The International Monetary Fund (IMF) projected a dire economic outlook for Venezuela in a report Monday, which also stated the country’s real gross domestic product (GDP) will fall 18 percent in 2018, marking the third consecutive year of double-digit declines in real GDP.
Maduro announced Wednesday that the currency change would also tie in the bolivar to the state-backed cryptocurrency, the petro.
Due to a lack of confidence in Maduro’s government and its previous track record in handling the economy, cryptocurrency experts say the petro lacks credibility and most likely will not solve the situation, Reuters noted.

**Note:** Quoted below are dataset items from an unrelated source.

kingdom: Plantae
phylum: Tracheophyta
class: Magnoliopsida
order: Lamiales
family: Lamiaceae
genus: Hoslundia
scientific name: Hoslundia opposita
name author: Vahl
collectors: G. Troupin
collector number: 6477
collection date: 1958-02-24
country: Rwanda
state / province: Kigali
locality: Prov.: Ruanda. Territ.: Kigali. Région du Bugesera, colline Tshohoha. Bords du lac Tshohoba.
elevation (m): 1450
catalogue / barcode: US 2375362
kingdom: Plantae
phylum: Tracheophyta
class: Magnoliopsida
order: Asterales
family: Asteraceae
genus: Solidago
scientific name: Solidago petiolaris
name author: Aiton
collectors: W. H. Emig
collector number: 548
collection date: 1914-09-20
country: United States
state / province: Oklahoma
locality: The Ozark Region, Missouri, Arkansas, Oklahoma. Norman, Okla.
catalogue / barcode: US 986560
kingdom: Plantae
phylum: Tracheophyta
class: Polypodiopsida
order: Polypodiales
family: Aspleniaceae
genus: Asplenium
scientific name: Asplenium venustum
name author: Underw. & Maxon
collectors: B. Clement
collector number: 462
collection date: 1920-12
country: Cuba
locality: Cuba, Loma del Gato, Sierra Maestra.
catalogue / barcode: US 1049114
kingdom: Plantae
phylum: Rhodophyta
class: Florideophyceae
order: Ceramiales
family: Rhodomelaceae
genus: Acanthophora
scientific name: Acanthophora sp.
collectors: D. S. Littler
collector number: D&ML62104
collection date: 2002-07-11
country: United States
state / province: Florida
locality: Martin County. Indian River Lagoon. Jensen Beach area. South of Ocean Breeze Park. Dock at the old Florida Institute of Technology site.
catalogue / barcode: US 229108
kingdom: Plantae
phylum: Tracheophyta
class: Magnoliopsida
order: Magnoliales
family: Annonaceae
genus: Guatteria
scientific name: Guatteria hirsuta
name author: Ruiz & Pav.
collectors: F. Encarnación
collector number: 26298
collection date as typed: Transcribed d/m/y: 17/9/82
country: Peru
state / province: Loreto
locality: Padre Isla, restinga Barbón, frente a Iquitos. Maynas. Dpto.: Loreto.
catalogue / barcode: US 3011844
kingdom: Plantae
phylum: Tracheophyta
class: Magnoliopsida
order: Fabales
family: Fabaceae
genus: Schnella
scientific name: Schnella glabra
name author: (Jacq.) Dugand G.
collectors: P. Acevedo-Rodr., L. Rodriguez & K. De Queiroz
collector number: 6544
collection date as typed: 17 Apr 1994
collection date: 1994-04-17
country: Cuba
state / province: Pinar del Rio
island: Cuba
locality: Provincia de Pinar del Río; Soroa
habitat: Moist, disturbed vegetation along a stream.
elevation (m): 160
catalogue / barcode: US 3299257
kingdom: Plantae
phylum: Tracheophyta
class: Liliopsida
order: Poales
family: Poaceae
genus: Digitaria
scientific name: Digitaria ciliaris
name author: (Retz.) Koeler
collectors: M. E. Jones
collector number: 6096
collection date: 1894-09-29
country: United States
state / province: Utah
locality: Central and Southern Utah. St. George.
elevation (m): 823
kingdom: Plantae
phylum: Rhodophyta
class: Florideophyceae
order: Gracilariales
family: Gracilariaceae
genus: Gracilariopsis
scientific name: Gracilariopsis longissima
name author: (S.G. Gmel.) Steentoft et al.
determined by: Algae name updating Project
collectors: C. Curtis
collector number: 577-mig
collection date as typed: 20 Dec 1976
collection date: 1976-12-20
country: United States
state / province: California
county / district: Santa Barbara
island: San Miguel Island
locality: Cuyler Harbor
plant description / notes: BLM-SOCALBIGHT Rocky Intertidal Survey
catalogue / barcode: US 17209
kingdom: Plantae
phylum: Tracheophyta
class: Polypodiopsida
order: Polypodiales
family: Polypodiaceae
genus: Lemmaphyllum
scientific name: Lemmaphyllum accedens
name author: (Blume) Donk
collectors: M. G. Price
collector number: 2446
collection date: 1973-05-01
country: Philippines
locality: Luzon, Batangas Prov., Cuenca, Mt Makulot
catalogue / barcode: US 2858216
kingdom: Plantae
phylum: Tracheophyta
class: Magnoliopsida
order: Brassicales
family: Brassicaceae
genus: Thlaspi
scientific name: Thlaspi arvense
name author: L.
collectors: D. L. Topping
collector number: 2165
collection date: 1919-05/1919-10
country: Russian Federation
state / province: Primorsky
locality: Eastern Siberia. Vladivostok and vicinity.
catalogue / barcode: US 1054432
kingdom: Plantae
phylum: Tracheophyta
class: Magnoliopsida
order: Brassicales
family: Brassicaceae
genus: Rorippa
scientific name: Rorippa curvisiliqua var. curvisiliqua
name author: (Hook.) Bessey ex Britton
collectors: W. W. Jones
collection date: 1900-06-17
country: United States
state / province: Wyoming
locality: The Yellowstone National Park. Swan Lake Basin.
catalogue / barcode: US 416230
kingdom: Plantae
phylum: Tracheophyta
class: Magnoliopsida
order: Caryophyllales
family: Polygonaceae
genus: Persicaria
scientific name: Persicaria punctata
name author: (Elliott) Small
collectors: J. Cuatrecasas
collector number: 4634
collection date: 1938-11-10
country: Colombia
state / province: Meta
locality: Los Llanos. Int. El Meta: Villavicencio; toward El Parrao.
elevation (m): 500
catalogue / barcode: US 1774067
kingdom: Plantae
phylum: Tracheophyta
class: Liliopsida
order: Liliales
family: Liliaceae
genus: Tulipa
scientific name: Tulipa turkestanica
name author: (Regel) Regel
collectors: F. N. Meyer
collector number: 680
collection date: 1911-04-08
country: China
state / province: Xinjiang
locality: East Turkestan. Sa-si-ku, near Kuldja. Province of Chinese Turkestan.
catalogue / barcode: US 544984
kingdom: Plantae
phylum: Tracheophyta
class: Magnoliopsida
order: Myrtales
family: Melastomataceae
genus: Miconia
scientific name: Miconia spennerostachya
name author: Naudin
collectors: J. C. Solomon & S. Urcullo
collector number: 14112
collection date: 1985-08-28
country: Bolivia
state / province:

The socialist country is currently suffering through a five-year economic crisis that includes a complete breakdown of public goods and services, including deteriorating roads, mass food shortages, disturbing water cleanliness, failed electricity, high crime and a lack of adequate medicine for the sick.
The Venezuelan government has said the U.S. is partially to blame for its position in this “economic war,” as U.S. President Donald Trump issued a new round of sanctions against Maduro’s administration on May 21.
Trump cited Maduro’s creation of the economic and humanitarian crisis, saying Maduro’s “endemic economic mismanagement, public corruption, and ongoing repression of the political opposition” are to blame for the sanctions.
Venezuela’s minimum wage is currently equivalent to about $1 a month, which makes it nearly impossible to live, especially as the price of one cup of coffee skyrocketed to 2,000,000 bolivars this week, equivalent to almost $17 USD, a Bloomberg report said.
Maduro also initiated an overhaul of currency crime laws in an effort to boost the flow of foreign investments, Reuters reported.
The devastating conditions in Venezuela are causing mass migration flows out of the country, the IMF report stated.
This will lead to an intensified spillover effect in neighboring countries.